■ **Consegna**
Modifica un passo del testo di partenza, ripartendo dalle parole "Tre settimane fa, un" e fermandoti dopo "qualche mese fa.". Metti "polmonite" al posto di "tubercolosi".

■ **Testo di partenza**
<<<<
Nelle ultime settimane abbiamo disinfettato ferite, curato raffreddori, e fornito servizi sanitari di base. Siamo stati obbligati ad andare in ospedale per molti ragazzi malati.
Tre settimane fa, un giovane afgano di 19 anni è stato investito mentre scappava dalla polizia dopo il “game”. L’incidente gli ha causato un problema ai legamenti del ginocchio e un polso rotto. Alla fine della prima settimana di ricovero, l’esito dell’intervento al polso è stato positivo e in pochi giorni poteva uscire già dall’ospedale. In ogni caso sono stati necessari esami per scartare la tubercolosi e per questo è rimasto altri giorni ricoverato. Il ragazzo è ancora in attesa dell’esito e probabilmente, a quanto ne sappiamo, sarà negativo. Se fosse così, potrebbe entrare nella casa di cura dell’assistenza sociale di Atene per concludere la riabilitazione, visto che non si trova nelle condizioni di tornare nell’edificio abbandonato in cui abitava fino a qualche mese fa.
>>>>
■ **Dati disponibili**
<<<<
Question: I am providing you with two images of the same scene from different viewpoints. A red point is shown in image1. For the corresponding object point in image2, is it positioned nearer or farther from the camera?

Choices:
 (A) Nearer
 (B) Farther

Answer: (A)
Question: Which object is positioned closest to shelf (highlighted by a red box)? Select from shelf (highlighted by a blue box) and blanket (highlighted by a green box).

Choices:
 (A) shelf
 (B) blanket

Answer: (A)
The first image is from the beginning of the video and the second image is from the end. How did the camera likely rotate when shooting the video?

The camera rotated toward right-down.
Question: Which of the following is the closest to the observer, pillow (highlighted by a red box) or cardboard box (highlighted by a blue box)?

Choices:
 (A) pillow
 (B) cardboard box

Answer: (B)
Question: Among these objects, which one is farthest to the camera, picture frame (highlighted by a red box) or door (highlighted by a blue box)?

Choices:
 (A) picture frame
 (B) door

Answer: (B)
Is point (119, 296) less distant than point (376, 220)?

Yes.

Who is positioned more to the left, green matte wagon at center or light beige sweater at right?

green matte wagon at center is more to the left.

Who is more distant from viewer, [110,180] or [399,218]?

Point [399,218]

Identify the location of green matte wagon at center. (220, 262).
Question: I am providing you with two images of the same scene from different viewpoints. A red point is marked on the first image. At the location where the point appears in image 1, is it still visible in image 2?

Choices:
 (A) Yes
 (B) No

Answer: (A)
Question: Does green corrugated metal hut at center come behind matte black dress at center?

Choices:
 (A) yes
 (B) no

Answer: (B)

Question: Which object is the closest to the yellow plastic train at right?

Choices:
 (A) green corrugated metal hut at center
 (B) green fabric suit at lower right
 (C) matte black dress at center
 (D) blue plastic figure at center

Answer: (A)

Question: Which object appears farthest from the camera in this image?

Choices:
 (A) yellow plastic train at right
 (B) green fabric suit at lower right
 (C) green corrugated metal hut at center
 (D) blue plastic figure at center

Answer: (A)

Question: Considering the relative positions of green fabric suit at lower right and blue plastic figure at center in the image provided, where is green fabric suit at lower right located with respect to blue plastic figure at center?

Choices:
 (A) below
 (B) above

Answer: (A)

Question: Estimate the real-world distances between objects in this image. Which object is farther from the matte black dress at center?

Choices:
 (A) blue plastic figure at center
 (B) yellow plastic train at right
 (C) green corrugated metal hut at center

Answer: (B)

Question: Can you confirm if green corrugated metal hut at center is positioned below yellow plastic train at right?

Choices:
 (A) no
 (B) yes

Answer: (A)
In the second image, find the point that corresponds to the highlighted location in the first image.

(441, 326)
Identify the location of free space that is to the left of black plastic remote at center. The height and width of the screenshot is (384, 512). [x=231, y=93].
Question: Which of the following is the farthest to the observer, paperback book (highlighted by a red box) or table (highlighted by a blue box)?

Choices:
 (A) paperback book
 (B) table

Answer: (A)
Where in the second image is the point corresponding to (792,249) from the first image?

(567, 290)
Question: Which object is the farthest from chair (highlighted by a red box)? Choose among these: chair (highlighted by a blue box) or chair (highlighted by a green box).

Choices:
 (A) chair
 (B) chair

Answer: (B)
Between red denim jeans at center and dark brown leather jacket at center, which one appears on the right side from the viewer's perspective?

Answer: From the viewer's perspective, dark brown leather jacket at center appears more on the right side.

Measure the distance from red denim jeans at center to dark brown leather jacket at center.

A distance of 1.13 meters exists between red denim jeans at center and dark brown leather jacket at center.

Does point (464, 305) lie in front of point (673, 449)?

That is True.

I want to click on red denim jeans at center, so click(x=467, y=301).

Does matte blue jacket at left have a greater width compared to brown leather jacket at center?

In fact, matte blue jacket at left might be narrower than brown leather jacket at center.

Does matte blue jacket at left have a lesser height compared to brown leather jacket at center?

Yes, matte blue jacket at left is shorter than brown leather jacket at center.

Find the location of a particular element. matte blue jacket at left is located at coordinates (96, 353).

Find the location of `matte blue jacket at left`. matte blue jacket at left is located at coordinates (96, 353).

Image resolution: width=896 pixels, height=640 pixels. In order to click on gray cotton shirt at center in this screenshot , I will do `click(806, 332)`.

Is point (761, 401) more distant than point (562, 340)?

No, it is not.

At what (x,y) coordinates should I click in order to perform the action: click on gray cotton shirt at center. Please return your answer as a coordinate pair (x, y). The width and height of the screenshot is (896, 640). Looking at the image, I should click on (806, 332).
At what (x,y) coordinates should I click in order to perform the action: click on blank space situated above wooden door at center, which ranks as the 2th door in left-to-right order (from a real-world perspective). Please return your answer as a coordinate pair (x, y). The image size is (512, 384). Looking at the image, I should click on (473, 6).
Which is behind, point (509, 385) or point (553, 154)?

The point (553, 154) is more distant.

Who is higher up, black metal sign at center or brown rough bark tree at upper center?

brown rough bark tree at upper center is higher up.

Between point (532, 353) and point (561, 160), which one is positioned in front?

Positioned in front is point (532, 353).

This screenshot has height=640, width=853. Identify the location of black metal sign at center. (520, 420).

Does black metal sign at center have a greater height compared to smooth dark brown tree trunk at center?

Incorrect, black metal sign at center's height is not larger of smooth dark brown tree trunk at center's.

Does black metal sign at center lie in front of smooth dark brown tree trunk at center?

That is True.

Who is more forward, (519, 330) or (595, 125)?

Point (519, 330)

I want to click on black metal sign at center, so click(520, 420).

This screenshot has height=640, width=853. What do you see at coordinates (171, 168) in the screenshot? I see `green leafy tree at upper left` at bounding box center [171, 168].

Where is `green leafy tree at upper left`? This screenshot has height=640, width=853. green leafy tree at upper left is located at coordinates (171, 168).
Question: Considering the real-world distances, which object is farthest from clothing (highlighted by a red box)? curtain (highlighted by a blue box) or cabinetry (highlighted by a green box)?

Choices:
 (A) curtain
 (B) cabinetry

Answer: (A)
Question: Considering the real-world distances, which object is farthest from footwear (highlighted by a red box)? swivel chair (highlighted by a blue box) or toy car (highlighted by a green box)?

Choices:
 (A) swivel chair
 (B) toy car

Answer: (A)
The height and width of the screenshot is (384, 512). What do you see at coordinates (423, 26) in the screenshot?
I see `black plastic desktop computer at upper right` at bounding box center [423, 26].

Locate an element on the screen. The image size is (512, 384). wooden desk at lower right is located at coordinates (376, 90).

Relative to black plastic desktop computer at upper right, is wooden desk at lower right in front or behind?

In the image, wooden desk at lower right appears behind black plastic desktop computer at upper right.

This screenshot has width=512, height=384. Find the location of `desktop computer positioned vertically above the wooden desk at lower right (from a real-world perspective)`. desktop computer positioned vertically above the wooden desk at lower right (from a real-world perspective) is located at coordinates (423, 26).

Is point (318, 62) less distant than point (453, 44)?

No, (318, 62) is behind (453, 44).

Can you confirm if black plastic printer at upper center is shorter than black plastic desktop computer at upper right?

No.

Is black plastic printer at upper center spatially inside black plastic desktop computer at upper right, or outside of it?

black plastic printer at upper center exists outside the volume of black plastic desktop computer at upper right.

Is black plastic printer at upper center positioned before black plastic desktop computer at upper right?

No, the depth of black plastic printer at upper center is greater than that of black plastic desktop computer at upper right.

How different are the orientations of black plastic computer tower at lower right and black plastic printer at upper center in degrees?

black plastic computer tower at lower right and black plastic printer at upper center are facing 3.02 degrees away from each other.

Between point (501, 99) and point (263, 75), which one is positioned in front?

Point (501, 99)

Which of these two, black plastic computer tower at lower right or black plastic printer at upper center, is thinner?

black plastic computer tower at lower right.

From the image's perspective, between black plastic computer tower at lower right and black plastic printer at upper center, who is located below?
>>>>
■ **Risultato**
Tre settimane fa, un giovane afgano di 19 anni è stato investito mentre scappava dalla polizia dopo il “game”. L’incidente gli ha causato un problema ai legamenti del ginocchio e un polso rotto. Alla fine della prima settimana di ricovero, l’esito dell’intervento al polso è stato positivo e in pochi giorni poteva uscire già dall’ospedale. In ogni caso sono stati necessari esami per scartare la polmonite e per questo è rimasto altri giorni ricoverato. Il ragazzo è ancora in attesa dell’esito e probabilmente, a quanto ne sappiamo, sarà negativo. Se fosse così, potrebbe entrare nella casa di cura dell’assistenza sociale di Atene per concludere la riabilitazione, visto che non si trova nelle condizioni di tornare nell’edificio abbandonato in cui abitava fino a qualche mese fa.